_What to do_: Scan the entries below and return each line that contains "RingIntermediate".

▬▬▬▬▬▬

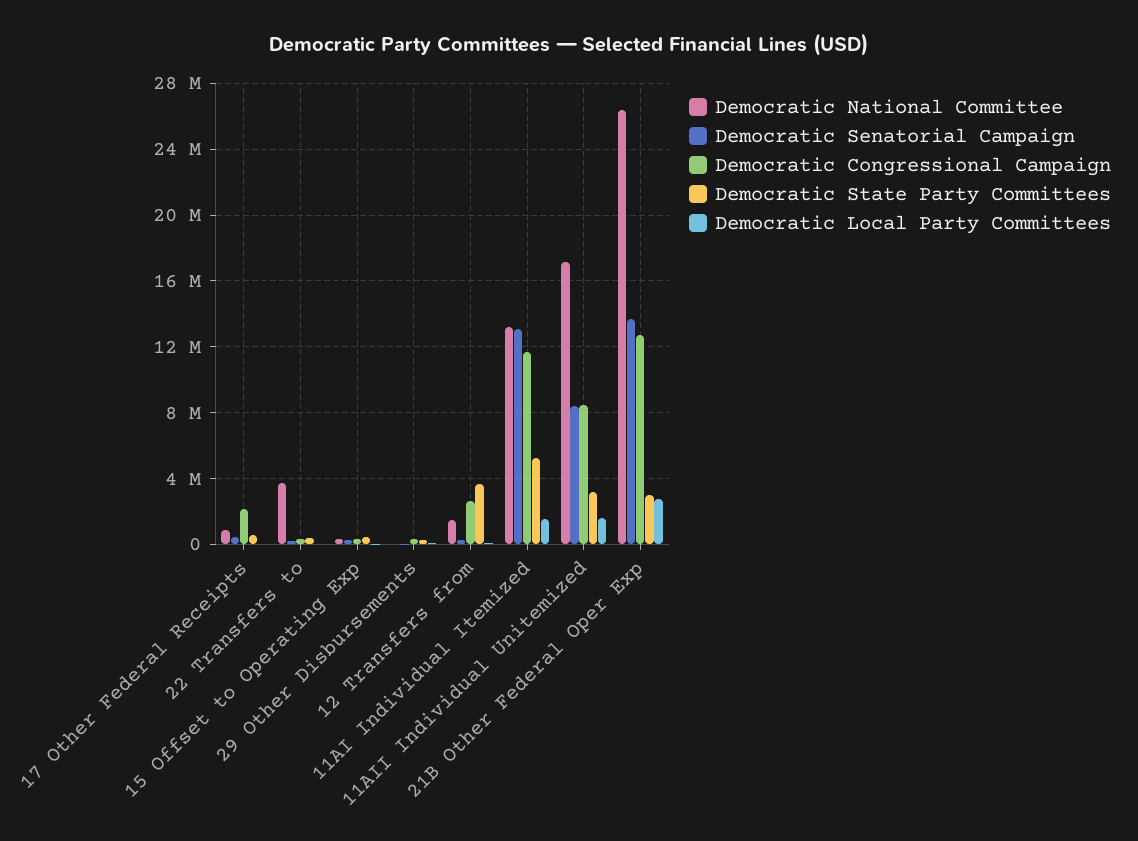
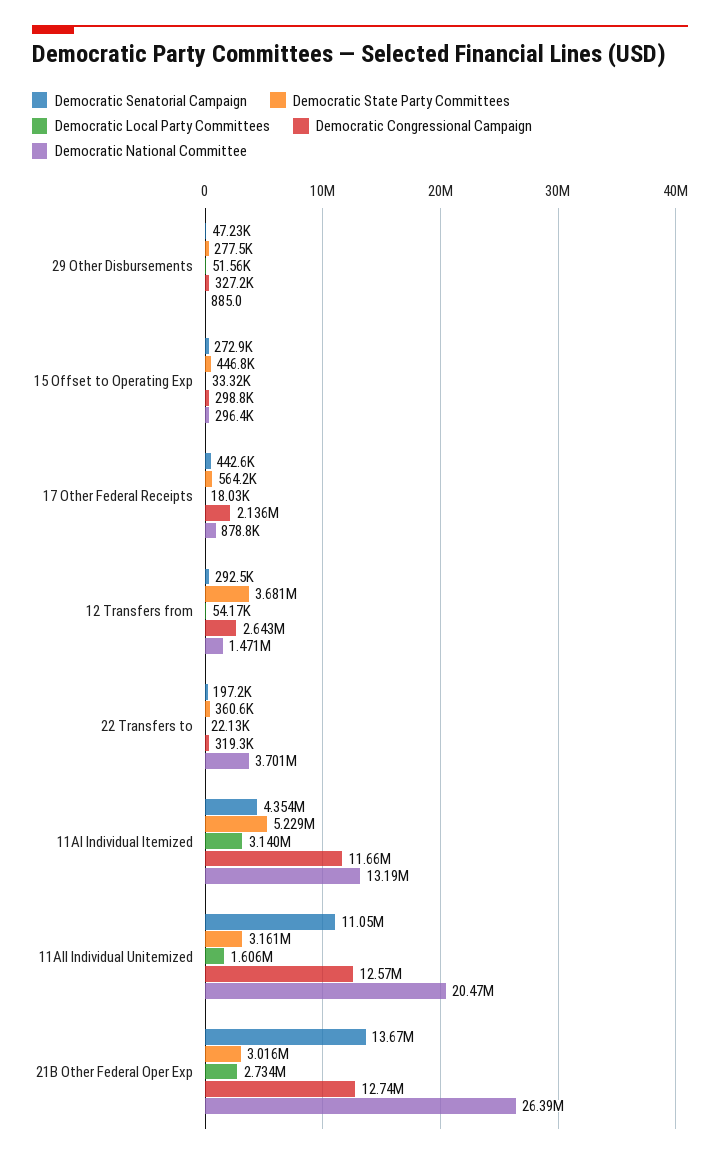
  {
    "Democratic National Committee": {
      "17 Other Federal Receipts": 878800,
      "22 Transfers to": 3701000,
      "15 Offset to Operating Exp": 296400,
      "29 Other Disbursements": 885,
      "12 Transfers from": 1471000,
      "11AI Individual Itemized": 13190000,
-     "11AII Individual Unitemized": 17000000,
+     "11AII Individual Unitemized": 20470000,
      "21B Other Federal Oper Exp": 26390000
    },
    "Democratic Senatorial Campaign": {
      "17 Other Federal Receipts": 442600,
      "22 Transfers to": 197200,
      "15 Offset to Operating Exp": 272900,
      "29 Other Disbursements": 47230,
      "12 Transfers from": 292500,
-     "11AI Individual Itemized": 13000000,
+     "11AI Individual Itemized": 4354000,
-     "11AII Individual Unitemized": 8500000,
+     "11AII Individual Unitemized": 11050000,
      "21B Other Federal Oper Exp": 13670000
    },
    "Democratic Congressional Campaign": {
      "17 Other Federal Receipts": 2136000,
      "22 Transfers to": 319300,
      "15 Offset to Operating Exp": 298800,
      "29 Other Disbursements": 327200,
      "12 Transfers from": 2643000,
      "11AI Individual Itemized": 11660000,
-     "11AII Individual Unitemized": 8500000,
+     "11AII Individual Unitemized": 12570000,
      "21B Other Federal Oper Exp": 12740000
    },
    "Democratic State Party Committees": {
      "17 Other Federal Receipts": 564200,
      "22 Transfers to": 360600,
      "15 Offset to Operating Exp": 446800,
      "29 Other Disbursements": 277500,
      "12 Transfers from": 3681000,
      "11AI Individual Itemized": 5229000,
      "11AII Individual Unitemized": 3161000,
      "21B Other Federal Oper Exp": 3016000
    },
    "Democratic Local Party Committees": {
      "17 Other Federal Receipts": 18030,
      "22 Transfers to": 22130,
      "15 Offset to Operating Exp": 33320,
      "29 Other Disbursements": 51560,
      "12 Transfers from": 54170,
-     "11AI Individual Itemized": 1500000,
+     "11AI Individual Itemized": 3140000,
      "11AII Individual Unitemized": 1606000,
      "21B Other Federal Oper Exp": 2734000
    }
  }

▬▬▬▬▬▬

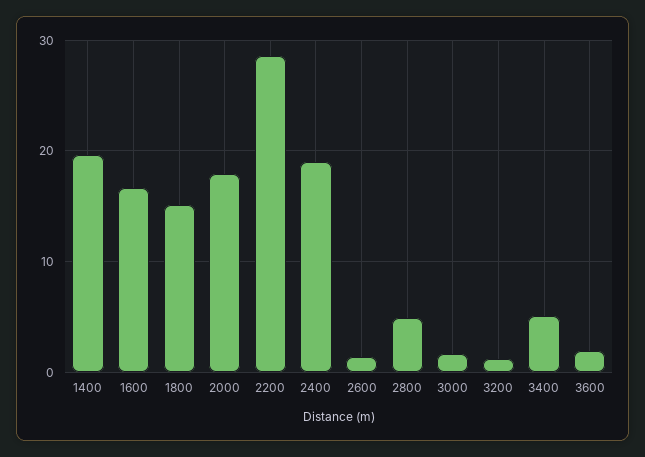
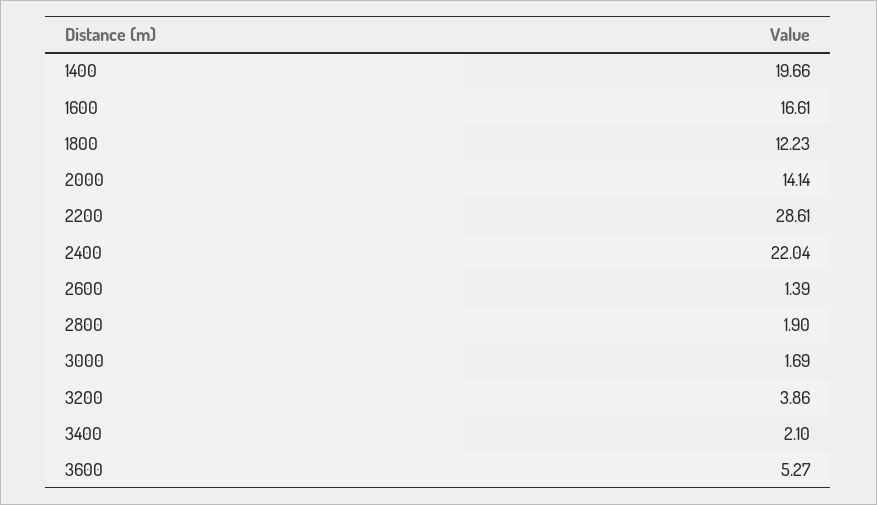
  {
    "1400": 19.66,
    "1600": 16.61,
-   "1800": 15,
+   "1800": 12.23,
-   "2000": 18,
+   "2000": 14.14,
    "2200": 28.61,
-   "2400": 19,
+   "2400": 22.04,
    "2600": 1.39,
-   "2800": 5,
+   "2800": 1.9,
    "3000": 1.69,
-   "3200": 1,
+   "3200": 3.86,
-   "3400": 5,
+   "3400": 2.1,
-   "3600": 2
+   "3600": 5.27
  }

▬▬▬▬▬▬

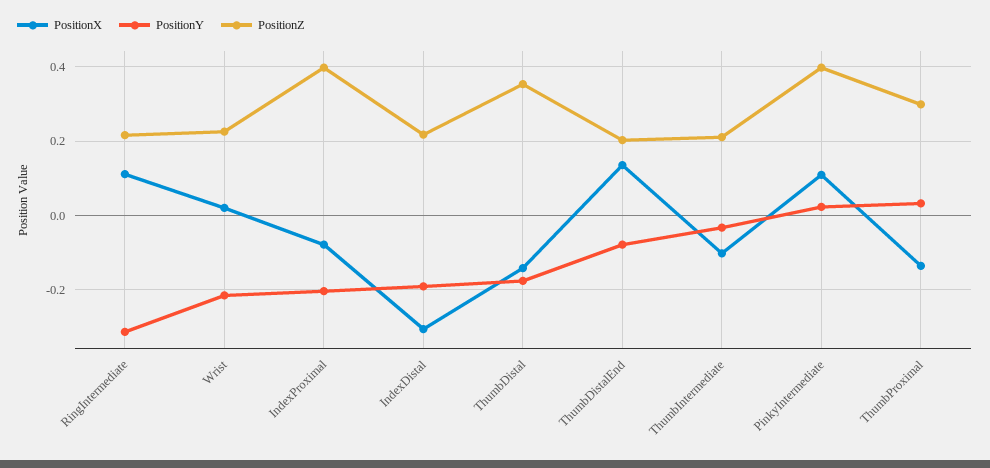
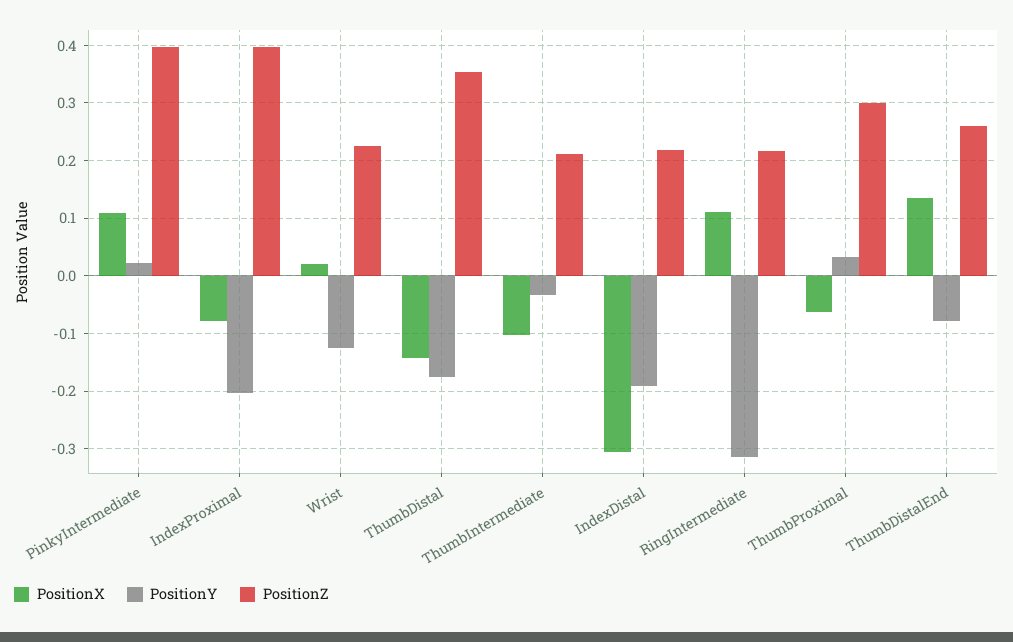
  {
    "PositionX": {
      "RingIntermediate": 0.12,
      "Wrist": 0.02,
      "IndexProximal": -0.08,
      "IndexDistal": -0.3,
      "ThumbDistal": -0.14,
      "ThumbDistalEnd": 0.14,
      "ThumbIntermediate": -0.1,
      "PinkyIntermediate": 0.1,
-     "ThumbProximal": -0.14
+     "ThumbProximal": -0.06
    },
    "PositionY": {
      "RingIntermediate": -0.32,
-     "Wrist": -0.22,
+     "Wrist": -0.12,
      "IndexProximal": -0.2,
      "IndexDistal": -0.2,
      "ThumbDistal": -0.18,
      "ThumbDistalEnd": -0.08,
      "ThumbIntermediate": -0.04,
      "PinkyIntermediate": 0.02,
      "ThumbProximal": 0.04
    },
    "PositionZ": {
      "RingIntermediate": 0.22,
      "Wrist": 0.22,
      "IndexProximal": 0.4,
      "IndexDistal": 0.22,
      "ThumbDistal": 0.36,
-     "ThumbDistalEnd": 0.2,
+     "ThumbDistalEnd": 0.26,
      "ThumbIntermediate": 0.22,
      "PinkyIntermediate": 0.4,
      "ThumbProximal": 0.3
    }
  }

▬▬▬▬▬▬

_Solved problem_:
      "RingIntermediate": 0.12,
      "RingIntermediate": -0.32,
      "RingIntermediate": 0.22,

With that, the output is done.